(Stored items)
····················

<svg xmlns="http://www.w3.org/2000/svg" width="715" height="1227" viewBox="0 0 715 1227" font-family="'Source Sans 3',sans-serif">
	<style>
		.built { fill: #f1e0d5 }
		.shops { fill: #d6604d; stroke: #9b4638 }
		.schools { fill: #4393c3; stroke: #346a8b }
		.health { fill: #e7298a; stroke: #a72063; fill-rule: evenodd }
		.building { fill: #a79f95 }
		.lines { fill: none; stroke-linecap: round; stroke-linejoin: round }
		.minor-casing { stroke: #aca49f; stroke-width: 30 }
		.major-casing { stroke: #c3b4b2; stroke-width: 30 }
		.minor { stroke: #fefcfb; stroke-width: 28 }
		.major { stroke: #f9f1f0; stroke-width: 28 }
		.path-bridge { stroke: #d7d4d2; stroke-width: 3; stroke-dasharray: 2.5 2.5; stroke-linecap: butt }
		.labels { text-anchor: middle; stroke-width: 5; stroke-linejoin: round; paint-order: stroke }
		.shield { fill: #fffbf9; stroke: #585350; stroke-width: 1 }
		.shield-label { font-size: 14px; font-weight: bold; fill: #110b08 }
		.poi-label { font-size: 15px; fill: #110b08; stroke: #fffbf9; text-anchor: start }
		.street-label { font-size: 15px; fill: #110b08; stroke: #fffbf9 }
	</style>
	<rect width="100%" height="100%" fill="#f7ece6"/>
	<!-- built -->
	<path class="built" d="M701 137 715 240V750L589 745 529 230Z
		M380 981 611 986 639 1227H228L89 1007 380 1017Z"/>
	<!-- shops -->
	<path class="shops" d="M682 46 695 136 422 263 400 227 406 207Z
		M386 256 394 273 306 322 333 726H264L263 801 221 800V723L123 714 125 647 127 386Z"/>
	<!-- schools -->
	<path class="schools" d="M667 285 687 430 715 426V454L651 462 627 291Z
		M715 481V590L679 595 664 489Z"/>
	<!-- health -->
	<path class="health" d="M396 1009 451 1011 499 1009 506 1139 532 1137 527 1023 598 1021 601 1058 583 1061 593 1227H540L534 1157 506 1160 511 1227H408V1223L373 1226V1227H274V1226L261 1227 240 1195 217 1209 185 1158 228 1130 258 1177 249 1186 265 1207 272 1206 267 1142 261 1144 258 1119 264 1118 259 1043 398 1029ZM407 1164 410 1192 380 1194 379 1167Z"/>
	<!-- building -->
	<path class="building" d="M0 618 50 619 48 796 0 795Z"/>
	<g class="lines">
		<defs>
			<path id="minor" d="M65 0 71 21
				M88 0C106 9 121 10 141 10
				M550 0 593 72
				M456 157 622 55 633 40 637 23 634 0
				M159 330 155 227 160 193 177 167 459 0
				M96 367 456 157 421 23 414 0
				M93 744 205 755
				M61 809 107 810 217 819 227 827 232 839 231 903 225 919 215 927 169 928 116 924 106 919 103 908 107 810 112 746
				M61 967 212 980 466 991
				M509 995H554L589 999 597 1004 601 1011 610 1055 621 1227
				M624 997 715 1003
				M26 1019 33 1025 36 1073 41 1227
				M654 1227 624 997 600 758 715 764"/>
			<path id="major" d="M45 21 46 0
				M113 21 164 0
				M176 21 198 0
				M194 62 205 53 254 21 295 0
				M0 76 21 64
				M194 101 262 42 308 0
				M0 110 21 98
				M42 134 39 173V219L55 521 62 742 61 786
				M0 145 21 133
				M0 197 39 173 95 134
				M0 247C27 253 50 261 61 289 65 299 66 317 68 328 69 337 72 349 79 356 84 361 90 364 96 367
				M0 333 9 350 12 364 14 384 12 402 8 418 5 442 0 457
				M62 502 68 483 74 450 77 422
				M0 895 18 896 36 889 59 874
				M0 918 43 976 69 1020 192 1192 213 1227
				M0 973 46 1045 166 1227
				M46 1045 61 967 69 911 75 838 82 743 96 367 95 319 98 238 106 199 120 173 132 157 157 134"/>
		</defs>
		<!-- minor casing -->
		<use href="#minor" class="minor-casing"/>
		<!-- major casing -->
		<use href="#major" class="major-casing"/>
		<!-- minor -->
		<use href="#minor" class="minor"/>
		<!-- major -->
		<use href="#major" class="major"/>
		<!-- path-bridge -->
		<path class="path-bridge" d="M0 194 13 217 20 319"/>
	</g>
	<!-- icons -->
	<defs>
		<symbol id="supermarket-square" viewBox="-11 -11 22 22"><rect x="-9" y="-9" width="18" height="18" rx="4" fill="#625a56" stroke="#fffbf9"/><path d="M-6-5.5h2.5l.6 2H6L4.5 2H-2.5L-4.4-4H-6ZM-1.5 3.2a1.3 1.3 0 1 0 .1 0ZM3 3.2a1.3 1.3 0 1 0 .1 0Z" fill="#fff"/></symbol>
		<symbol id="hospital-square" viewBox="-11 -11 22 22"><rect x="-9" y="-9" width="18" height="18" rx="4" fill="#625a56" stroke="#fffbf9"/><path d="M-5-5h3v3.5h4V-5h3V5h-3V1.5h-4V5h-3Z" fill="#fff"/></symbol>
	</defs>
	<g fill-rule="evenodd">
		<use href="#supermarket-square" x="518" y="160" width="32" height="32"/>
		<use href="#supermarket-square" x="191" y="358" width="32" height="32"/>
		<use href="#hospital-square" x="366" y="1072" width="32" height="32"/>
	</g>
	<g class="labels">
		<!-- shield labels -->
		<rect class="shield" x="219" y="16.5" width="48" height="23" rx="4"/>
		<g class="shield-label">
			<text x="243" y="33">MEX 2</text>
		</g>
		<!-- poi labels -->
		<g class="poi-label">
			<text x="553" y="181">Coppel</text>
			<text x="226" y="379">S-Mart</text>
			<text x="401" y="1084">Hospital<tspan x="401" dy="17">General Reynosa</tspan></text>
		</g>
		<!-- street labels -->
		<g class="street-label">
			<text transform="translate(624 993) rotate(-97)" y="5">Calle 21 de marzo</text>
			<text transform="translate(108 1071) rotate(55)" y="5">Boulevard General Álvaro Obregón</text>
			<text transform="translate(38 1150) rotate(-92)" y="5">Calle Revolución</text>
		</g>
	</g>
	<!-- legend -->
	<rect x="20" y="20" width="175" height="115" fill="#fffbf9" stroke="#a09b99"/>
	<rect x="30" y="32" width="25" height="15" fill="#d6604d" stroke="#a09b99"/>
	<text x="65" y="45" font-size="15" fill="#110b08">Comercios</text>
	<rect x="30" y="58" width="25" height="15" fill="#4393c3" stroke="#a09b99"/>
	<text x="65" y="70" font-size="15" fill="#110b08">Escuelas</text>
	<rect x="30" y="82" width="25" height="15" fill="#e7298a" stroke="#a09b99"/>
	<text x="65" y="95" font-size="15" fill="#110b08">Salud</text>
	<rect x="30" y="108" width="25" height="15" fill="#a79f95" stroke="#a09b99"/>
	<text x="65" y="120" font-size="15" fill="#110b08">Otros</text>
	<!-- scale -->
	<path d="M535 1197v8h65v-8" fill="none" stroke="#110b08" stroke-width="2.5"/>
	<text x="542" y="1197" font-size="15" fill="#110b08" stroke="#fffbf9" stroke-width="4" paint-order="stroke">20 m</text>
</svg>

····················

- [ACTION ITEM]
Using the entries above, give again exactly the lines from the line holding "14px; font-weight: bold;" through the line holding "M380 981 611". Include both end lines and nothing else.

- [WRITTEN RESPONSE]
		.shield-label { font-size: 14px; font-weight: bold; fill: #110b08 }
		.poi-label { font-size: 15px; fill: #110b08; stroke: #fffbf9; text-anchor: start }
		.street-label { font-size: 15px; fill: #110b08; stroke: #fffbf9 }
	</style>
	<rect width="100%" height="100%" fill="#f7ece6"/>
	<!-- built -->
	<path class="built" d="M701 137 715 240V750L589 745 529 230Z
		M380 981 611 986 639 1227H228L89 1007 380 1017Z"/>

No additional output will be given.